++++ SUPPLIED MATERIAL ++++

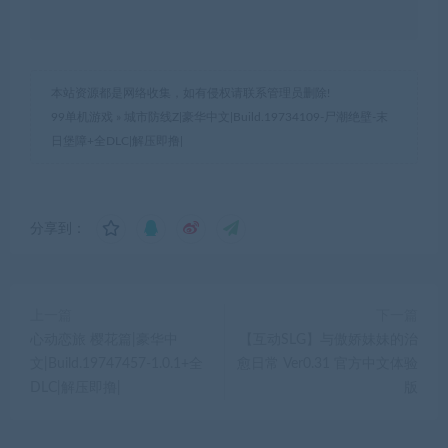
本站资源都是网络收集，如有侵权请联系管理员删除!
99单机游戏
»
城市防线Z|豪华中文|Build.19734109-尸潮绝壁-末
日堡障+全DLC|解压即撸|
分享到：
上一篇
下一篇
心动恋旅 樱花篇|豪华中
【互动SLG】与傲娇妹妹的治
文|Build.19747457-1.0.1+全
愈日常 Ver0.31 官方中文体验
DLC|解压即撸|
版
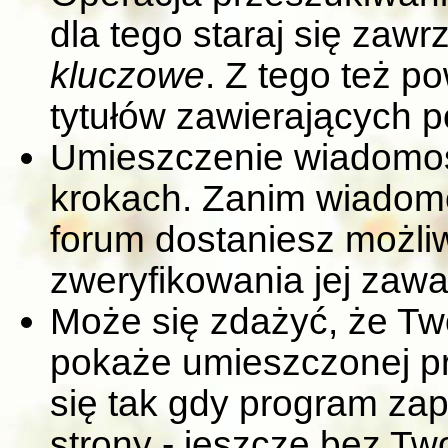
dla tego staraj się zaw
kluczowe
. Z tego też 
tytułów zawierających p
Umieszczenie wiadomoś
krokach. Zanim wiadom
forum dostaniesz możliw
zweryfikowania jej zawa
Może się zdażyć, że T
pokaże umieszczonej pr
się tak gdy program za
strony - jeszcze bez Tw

++++
++++ SUPPLIED MATERIAL ++++

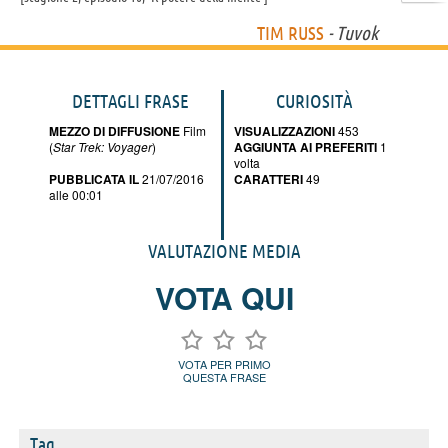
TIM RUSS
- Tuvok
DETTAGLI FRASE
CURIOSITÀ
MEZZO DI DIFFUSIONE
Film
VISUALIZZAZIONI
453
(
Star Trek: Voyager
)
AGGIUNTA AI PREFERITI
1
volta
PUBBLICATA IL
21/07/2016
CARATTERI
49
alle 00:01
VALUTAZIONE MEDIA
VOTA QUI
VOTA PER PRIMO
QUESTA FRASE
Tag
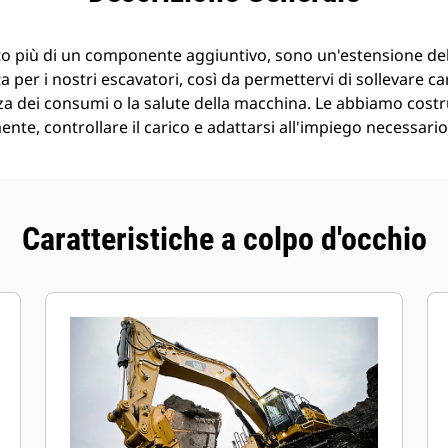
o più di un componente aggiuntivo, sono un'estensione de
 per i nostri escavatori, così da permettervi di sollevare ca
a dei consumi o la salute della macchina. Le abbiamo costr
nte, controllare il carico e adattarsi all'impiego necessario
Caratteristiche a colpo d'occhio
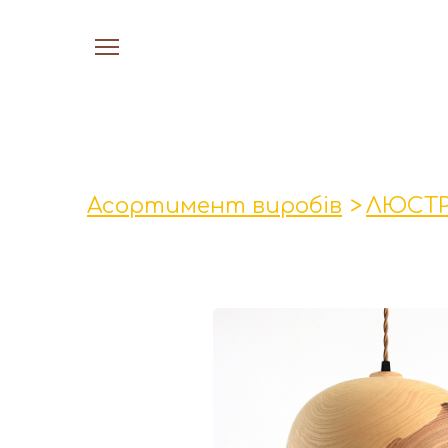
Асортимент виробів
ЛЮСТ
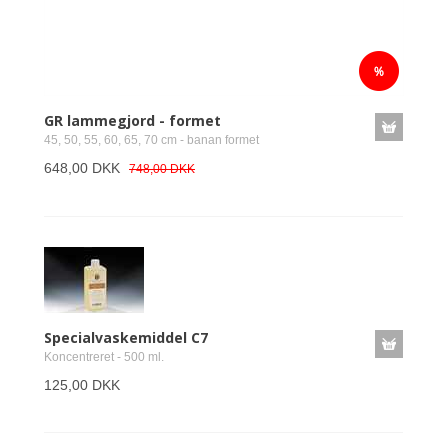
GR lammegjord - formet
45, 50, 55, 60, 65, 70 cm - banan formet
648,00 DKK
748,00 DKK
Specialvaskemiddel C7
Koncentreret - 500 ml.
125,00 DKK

++++

== YOUR GOAL ==
Reproduce word for word the lines above that open with the line containing "dla tego staraj się zaw" and close with the line containing "strony - jeszcze bez Tw", including both of those lines.

== WRITTEN RESPONSE ==
dla tego staraj się zaw
kluczowe
. Z tego też 
tytułów zawierających p
Umieszczenie wiadomoś
krokach. Zanim wiadom
forum dostaniesz możliw
zweryfikowania jej zawa
Może się zdażyć, że T
pokaże umieszczonej pr
się tak gdy program za
strony - jeszcze bez Tw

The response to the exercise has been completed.